A letra na sopa


Sem nostalgia - e mesmo com ela, porque estamos fartos de renegar a saudade como sentimento ilegítimo -, apenas assinalando factos, concluímos que as coisas já não são o que eram. E não fazendo destas letras um balanço, mesmo que o ano 2000 nos seus primeiros passos a isso nos convide, não deixamos de, por outro lado, dar conta de que o que pudéssemos haver imaginado para final de século não corresponde nem às previsões, quanto mais aos sonhos.
Poderia alguém, por exemplo, décadas atrás - quando a rapidez e a facilidade de comunicação se anunciava já fortemente como futuro credível - que as palavras iriam perder a importância que tinham e que as próprias letras deixariam, a breve trecho, de formar sons e construir significados?

Vamos por partes.

Há coisa de meio século, as crianças de uma geração - toda não, é claro, mas apenas aquelas que tinham escapado ao trabalho infantil, à bucha de pão e pontapé no rabo como arquitrave da sua instrução e cultura - aprendiam cedo as letras. Mesmo na mais pequena burguesia, com a mãe em casa e pelo menos sopa quente à refeição, desde logo as letras lhes eram enfiadas insidiosamente na boca. Literalmente. Havia mesmo aquela sopa de massa, com letrinhas, e a mais enfastiada das criaturas lá ia engolindo o seu próprio nome, depois de juntar letras à beira do prato. As letras tinham, logo para começar, significado. E sabor.

▶ _Dados fornecidos_
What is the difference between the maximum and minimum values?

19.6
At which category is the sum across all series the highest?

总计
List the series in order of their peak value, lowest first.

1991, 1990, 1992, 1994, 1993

* * *

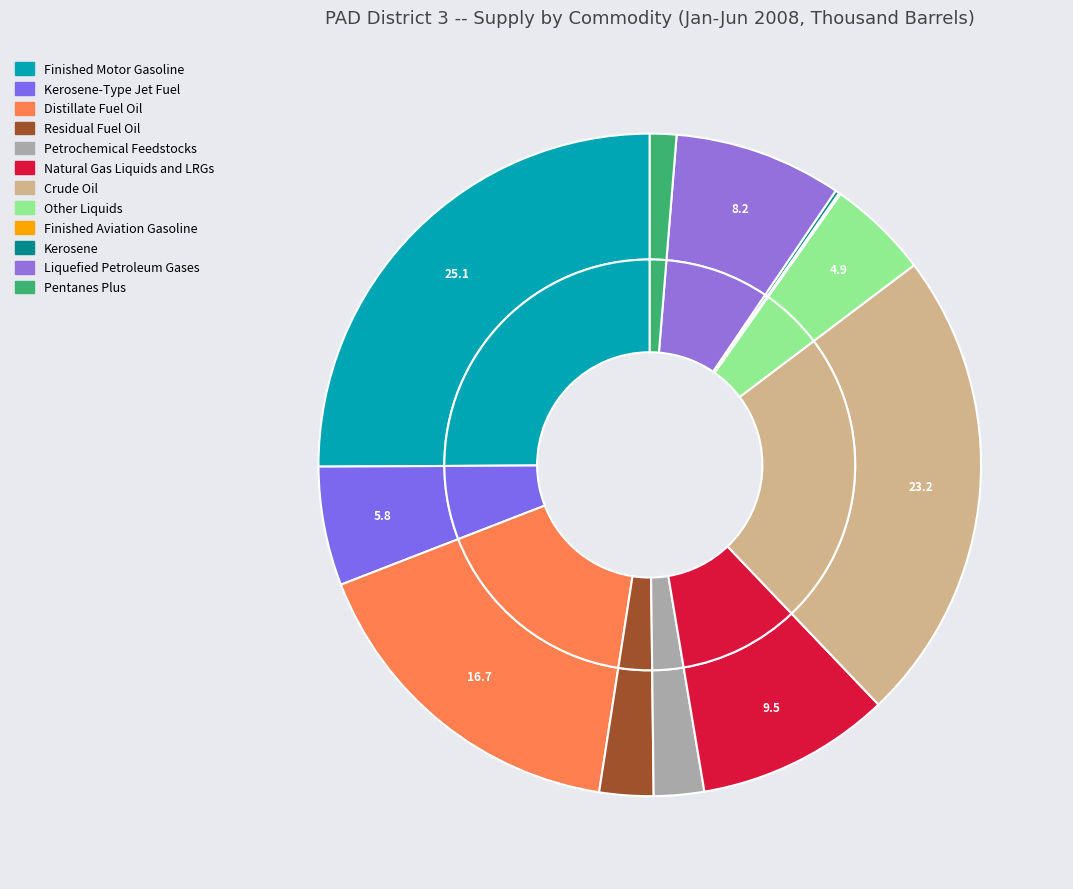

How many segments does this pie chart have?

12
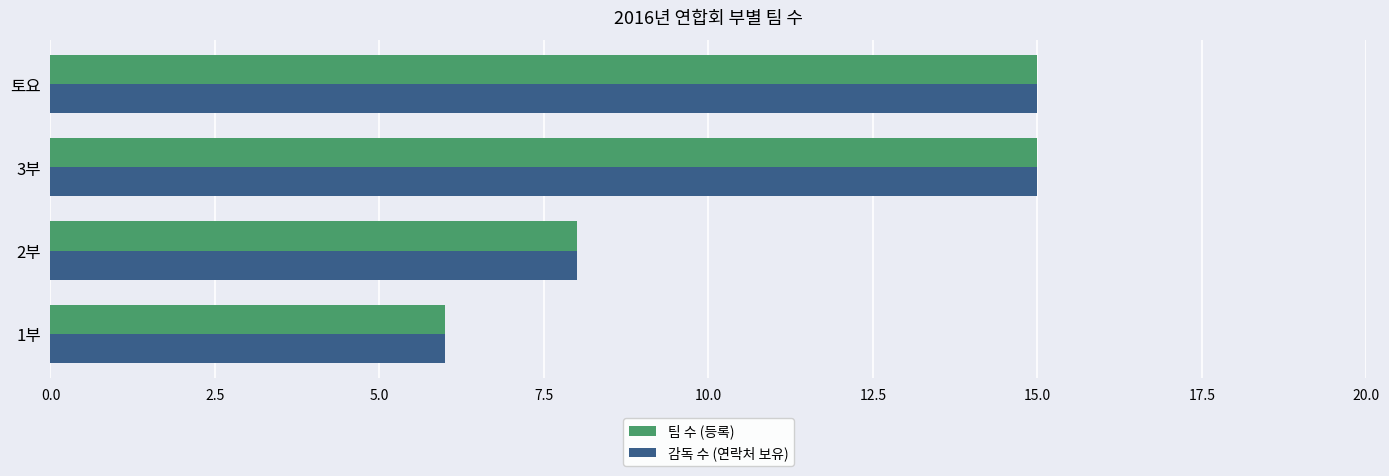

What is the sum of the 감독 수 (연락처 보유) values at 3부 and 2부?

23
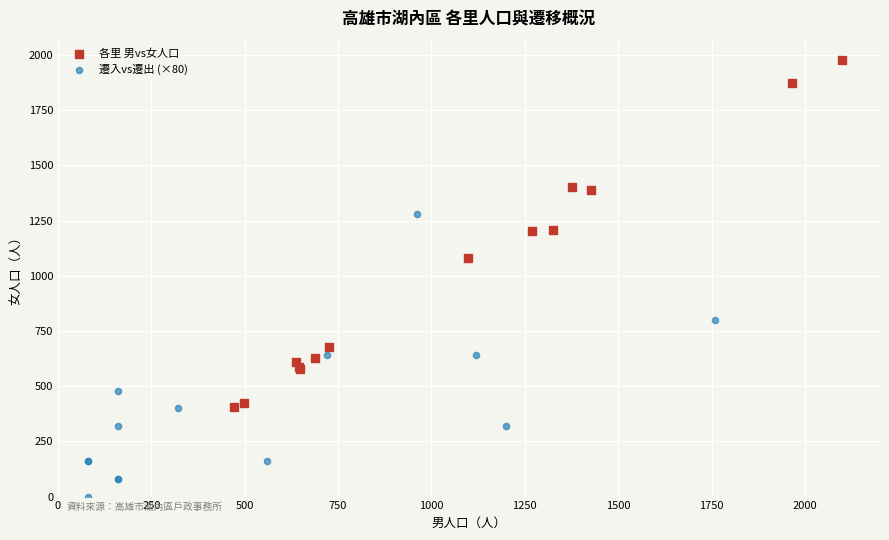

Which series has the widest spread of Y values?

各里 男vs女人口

---

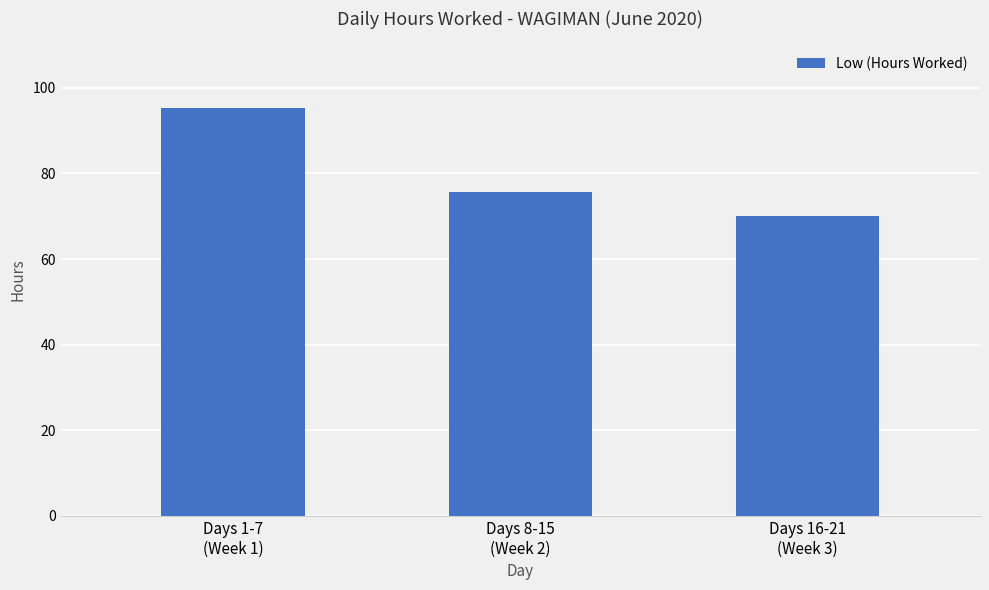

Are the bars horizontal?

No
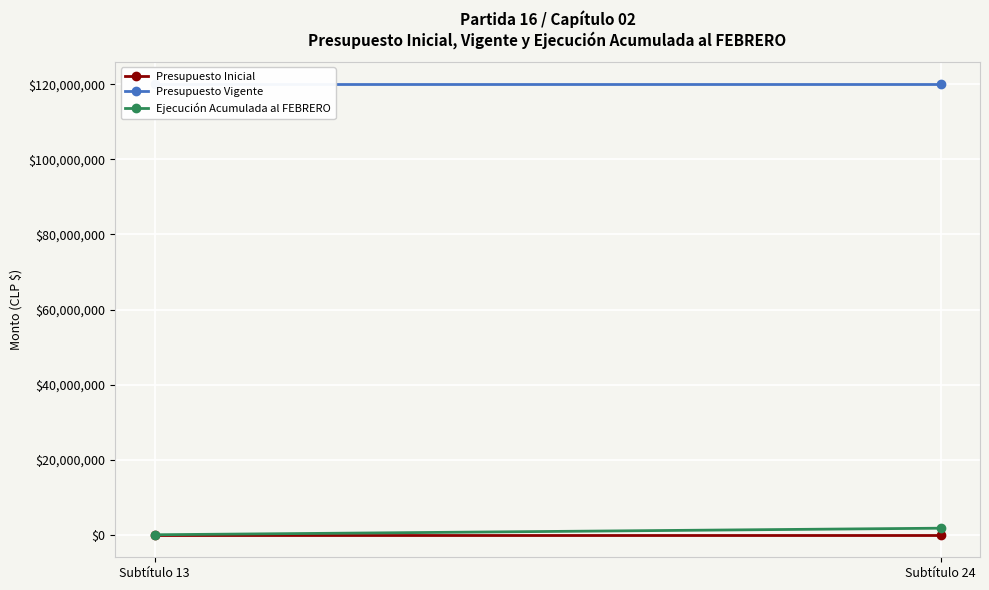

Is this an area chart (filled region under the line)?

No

▶ _Complete o seguinte_
1) Copie do texto «A letra na sopa» o trecho que começa nas palavras que contêm "Vamos por partes." e termina em "significado. E sabor.".
2) Segundo o texto «A letra na sopa», há quanto tempo as crianças de uma geração aprendiam cedo as letras?
3) Enumere todas as frases do texto «A letra na sopa» que têm no máximo três palavras, sem contar o título.

▶ _Respostas do exercício_
1)
Vamos por partes.

Há coisa de meio século, as crianças de uma geração - toda não, é claro, mas apenas aquelas que tinham escapado ao trabalho infantil, à bucha de pão e pontapé no rabo como arquitrave da sua instrução e cultura - aprendiam cedo as letras. Mesmo na mais pequena burguesia, com a mãe em casa e pelo menos sopa quente à refeição, desde logo as letras lhes eram enfiadas insidiosamente na boca. Literalmente. Havia mesmo aquela sopa de massa, com letrinhas, e a mais enfastiada das criaturas lá ia engolindo o seu próprio nome, depois de juntar letras à beira do prato. As letras tinham, logo para começar, significado. E sabor.

2) Há coisa de meio século.

3)
Vamos por partes.
Literalmente.
E sabor.